Simplest Expression for Rectangle Pattern

When the four source points form a special shape, such as a rectangle or square, the linear system becomes sparser, leading to further simplifications in ACA. The following algorithm illustrates the computation process for a rectangular (or square) pattern, requiring $\textcolor{red}{47}$ and $\textcolor{red}{44}$ FLOPs, respectively.

$\textcolor{red}{\textbf{Note:}}$ When a square is used for camera calibration (focusing on intrinsic parameters) or QR code detection, the location of the planar coordinate system is often irrelevant.
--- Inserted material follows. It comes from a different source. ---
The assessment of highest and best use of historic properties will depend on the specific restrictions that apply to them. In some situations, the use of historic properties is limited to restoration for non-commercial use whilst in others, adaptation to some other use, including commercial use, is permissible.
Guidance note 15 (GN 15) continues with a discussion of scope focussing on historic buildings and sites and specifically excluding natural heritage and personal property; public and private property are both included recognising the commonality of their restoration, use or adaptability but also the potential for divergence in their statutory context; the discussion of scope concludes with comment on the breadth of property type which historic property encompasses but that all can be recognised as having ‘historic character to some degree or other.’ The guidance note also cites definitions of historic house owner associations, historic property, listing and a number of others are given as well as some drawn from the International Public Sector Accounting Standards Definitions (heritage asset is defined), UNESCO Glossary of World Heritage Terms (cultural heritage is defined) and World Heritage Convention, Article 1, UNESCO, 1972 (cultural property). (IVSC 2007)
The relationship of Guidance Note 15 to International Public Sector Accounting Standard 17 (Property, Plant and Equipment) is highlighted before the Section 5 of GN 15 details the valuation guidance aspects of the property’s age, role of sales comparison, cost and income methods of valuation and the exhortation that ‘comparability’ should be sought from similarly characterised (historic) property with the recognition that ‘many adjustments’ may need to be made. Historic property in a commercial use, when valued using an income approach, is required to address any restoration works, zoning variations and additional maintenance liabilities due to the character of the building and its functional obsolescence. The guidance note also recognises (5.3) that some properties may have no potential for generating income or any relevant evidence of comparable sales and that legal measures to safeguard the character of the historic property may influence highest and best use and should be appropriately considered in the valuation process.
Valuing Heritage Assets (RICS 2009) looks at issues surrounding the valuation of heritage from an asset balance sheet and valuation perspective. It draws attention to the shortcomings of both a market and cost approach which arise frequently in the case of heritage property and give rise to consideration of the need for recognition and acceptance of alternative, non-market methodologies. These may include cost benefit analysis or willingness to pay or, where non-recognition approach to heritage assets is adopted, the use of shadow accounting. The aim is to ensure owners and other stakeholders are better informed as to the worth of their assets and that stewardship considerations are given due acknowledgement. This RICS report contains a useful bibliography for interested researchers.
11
A simple setup assumes the upper-left vertex as the origin ($M_1.x=0$, $M_1.y=0$) and the square's side length as $w_{rec} = 1$. In this case, the computation of $\mathbf{h}_3$ is avoided (due to $\mathbf{h}_3=\mathbf{b}$), further simplifying the homography computation to $\textcolor{red}{\textbf{29}}$ FLOPs.

Experimental Results

1. Theoretical FLOPs

Before presenting the experimental results on runtime, we revisit FLOPs of previous methods and our approach, as shown in the table.

2. Runtime on CPU

In experiments on CPU, SKS and ACA offer significant advantages in speed due to our concise calculations. The fastest ACA (*) achieves approximately 70 million runs per second on the CPU.

Od: turns off all compiler optimizations
O1 & O2: a combination of optimizations including vectorization (SIMD)
(*) & (**): implementation with single-precision and double-precision floating-point numbers

3. Runtime on GPU

Considering that homography computation can be parallelized in a RANSAC framework, we conducted experiments on a GPU. It is observed that the total runtime for all algorithms, when computing no more than 10,000 homographies, increases slightly as the number of computations rises. This is because parallel computation of a small number of homographies does not trigger all CUDA cores. When one million homographies are required, the fastest ACA achieves approximately 4 billion runs per second on the GPU.

Conclusion

To the best of our knowledge, the proposed method demonstrates extreme efficiency and offers various distinct advantages, as elaborated above. In our view, $\textbf{SKS/ACA constitutes a comprehensive solution for plane-based geometric vision problems}$. Additionally, SKS/ACA shows potential for extension into projective geometry and computer graphics. Interested readers are encouraged to further explore its extensive possibilities.